B. LA MISE EN CAUSE DE LA PERTINENCE SCIENTIFIQUE DE L'INVENTAIRE DES SITES NATURA 2000
1. Une méthodologie de désignation des sites exclusivement fondée sur celle des inventaires ZNIEFF
Initié en 1982 par le Ministère des
l'Environnement, l'inventaire des Zones naturelles d'intérêt
écologique, faunistique et floristique (ZNIEFF) est un outil de
connaissance du patrimoine naturel de France et doit constituer une des bases
scientifiques de la politique de protection de la nature de l'État au
cours des prochaines années.
Le suivi scientifique et technique de cet inventaire a été
confié au secrétariat de la faune et de la flore du Museum
National d'Histoire naturelle.
Le travail d'identification des zones a été validé, au
niveau régional par les CSRPN (Conseil scientifique régional du
patrimoine naturel) exclusivement composés de spécialistes
choisis intuitu personae pour leur compétence scientifique et leur
connaissance du terrain, dans les universités, les
sociétés savantes, les museums régionaux et nommés
par arrêté du Préfet de région selon les termes de
la circulaire du Ministère de l'Environnement 91-71 du 14 mai 1991
relative aux ZNIEFF. Aucune disposition réglementaire ne fixant la
composition exacte de ces comités, il en est résulté de
très grandes disparités d'une région à l'autre.

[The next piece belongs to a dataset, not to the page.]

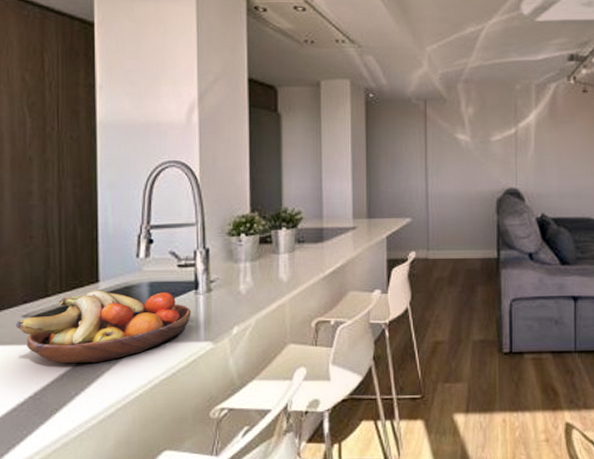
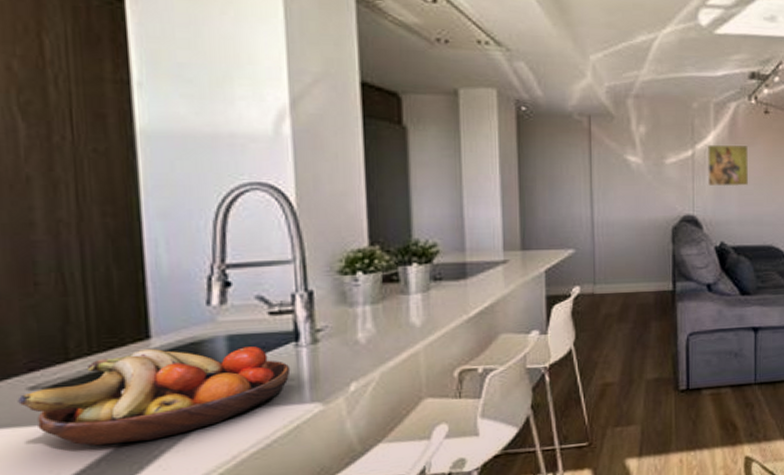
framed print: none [529,122,568,162] -> present [707,144,749,187]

Concrètement, les investigations ont été
réalisées tant par des scientifiques que par des associations de
protection de la nature. Ces dernières ont été les
collaboratrices principales de l'administration de l'environnement pour
l'établissement de ces inventaires.
Ceux-ci, à aucun moment, n'ont été soumis, ne serait-ce
que pour avis, aux propriétaires ou aux ayant-droits des zones faisant
l'objet de classement ni d'ailleurs aux autorités politiques des
collectivités territoriales concernées.
Or même si l'inventaire ZNIEFF reste un outil de connaissance sans avoir
en lui-même de valeur juridique directe, il indique la présence
d'enjeux considérés comme importants pour la protection de la
nature. De cette ambiguïté ont résulté
polémiques et contentieux sur la nature exacte des ZNIEFF. Il est assez
remarquable de signaler que seules des circulaires ministérielles font
référence aux ZNIEFF, en précisant toutes qu'il s'agit
seulement d'un inventaire scientifique, mais que des décisions de
jurisprudence ont pu laisser croire qu'il s'agissait réellement d'actes
administratifs opposables aux tiers, puisqu'il a été jugé
à plusieurs reprises que "
l'absence de prise en compte d'une
ZNIEFF relève d'une erreur manifeste d'appréciation dans
l'établissement de l'état initial de
l'environnement
"
1(
*
)
.
De plus, dans le cadre des " porter à connaissance ", les
préfets indiquent aux communes les éléments à
prendre en compte lors de l'établissement de leurs documents
d'urbanisme, et la présence de ZNIEFF sur leur territoire doit
être mentionnée à cette occasion.
On peut donc considérer que les ZNIEFF sont des documents administratifs
considérés par les juridictions administratives comme des
éléments de preuve dans le contentieux de l'excès de
pouvoir.
Les réactions hostiles tant des élus locaux que des acteurs du
monde rural en général sont bien légitimes puisqu'en
définitive des documents élaborés sans aucune concertation
par des structures techniques para administratives, se voient ainsi
reconnaître une valeur juridique indirecte opposable aux autorités
administratives chargées de la gestion de l'espace.
Les mêmes causes produisant les mêmes effets, il ne faut donc pas
s'étonner que les inventaires proposés lors de la première
phase de désignation des sites ayant vocation à intégrer
le réseau Natura 2000 aient fait l'objet des mêmes reproches
puisqu'ils ont été confiés aux mêmes structures et
selon la même méthodologie que pour les inventaires ZNIEFF.